Ad Code

Responsive Advertisement

Seri TV Dark, simplifikasi ending, dan inspirasi fundamental

Aku pribadi amat suka dengan film atau seri TV yang hingga ending pun ia tak memberikan jawaban tunggal, atau bahkan tidak memberikan jawaban sama sekali, melainkan membiarkan penonton untuk mencari-cari sendiri jawabannya dengan cara membangun ulang imajinasi dan kerapuhan memorinya untuk menjadi sebuah narasi yang kukuh dan koheren.

Salah satu seri TV yang kusuka adalah Dark: kece, kompleks, dan mengaktifkan bukan hanya pikiran penontonnya, melainkan juga ingatan ringkih penontonnya. Sebuah film yang rumit selalu pantas menjadi subjek pembahasan karena ia meninggalkan banyak berkas misteri untuk diselidiki sendiri oleh para penontonnya. Dengan kata lain, film/seri TV yang kece tidak mencekoki penontonnya dengan narasi tunggal yang otoritarian.

Seri TV Dark memang pantas menjadi subjek pembahasan, terlepas dari ending-nya yang amat buruk. Ending buruk yang kumaksud adalah karena memang endingnya tak bisa menjadi subjek bahasan, bahkan ia menutup segala kerumitan (bagi ingatan) yang telah disodorkan sejak mula.

Sungguh aku menyayangkan simplifikasi ending Dark. Dengan ending yang enteng dan simplifikatif tersebut, orang akan gampang mengentengkan Dark; orang hanya akan mampu melontarkan satu kalimat yang tak lebih panjang dari rambutnya. Itu menyebalkan! Hal inilah yang membuat Dark menjadi tidak kece.

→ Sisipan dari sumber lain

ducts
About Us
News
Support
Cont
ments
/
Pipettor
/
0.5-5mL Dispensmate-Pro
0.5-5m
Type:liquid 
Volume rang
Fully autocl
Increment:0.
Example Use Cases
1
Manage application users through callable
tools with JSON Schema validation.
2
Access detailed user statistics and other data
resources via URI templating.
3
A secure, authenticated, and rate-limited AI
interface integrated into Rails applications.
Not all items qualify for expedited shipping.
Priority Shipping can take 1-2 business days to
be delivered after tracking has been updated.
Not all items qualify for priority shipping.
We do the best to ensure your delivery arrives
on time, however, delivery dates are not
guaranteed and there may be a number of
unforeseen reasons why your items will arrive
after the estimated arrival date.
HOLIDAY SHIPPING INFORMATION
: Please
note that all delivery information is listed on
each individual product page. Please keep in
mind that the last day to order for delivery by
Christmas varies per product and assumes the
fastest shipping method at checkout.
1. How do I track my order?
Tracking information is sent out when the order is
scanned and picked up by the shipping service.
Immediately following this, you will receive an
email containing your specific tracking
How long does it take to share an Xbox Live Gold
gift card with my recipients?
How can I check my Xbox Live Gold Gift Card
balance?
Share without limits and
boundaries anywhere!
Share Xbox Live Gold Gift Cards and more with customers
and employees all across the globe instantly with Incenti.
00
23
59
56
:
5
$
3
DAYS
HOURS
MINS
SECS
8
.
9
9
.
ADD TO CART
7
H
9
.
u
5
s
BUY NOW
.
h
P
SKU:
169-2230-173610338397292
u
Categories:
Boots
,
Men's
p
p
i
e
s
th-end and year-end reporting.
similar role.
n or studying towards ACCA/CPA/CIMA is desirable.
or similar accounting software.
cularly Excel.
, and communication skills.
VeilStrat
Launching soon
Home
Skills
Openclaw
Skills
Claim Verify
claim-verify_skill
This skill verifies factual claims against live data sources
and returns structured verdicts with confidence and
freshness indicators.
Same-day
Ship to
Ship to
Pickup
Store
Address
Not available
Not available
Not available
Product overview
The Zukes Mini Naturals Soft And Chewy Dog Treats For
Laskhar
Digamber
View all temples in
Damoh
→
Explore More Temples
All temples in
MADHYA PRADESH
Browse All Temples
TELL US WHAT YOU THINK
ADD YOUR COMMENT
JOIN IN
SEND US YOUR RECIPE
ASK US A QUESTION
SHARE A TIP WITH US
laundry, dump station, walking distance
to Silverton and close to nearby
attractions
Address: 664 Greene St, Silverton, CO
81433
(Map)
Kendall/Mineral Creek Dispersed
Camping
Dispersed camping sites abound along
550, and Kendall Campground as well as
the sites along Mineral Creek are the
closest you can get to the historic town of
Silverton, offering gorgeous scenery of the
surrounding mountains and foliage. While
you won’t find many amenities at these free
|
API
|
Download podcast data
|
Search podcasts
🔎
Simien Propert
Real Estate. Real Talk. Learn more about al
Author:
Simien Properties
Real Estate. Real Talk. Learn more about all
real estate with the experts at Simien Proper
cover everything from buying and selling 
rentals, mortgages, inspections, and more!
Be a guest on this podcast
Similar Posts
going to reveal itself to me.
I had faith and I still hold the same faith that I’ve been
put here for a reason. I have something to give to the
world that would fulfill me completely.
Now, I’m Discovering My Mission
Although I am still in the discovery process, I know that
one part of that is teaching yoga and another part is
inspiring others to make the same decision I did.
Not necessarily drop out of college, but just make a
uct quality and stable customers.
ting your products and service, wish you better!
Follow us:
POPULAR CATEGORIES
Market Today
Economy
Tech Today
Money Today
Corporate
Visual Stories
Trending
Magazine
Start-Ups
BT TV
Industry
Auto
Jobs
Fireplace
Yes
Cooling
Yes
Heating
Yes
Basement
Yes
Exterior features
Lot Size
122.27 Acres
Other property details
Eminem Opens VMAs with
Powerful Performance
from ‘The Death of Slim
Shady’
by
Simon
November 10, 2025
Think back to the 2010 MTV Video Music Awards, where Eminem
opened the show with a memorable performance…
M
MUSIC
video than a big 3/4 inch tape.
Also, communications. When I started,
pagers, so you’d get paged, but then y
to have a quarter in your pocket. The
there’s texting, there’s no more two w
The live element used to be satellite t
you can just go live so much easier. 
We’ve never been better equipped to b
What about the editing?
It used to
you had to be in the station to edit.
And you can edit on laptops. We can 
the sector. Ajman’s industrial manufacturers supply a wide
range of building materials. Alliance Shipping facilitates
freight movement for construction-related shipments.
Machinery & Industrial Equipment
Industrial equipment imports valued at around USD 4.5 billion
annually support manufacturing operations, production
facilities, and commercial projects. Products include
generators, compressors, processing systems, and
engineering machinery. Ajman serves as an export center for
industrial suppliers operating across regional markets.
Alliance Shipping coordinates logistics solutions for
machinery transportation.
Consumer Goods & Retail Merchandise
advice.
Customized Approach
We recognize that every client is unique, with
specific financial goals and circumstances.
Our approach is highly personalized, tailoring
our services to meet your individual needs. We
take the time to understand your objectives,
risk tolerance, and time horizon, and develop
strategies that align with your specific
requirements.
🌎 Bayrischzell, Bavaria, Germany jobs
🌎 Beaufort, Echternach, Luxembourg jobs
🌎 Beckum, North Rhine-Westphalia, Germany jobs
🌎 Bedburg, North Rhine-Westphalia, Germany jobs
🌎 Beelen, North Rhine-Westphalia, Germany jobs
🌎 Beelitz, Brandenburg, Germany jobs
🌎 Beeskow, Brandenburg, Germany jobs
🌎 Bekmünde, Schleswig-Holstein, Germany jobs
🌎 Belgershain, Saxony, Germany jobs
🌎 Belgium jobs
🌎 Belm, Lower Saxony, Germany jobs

Seharusnya, ending-nya dibawa ke situasi yang malah sangat rumit dan sophisticated, bukan malah menyodorkan penjelasan yang mencolok yang seolah-olah sedang mencekoki dan mengkhotbahi penontonnya.

Beruntunglah masih ada orang-orang yang bercekcok pikiran dan beradu ingatan tentang bagaimana awal mula dari mesin waktu atau buku atau kalung dan hal-hal yang bersangkutan dengan bootstrap paradox atau time loop. Hal itulah yang mendorong seseorang untuk melupakan ending-nya, ending yang terlalu ringan.

Sungguh, sebuah film yang bagus, menurutku, mesti melempar penonton ke labirin pikirannya sendiri, bukan malah mengajak penonton keluar dari labirin. Mungkin Anda akan mengeluh, “Lho itu tugas film untuk menjelaskan.” Menurutku tidak.

Sebagaimana tugas karya seni pada umumnya, tugas film hanyalah menampilkan dirinya sendiri, sementara tugas Andalah yang menafsirkan apa yang ia telah tampilkan. Di titik itulah film/seri TV menjadi tiket masuk untuk memberi Anda inspirasi paling fundamental, yakni tindak memahami dan menafsirkan yang dikerjakan oleh pikiran Anda, bukan inspirasi superfisial dan periferal, yakni pencekokan atau indoktrinasi pakem terhadap pikiran Anda sendiri.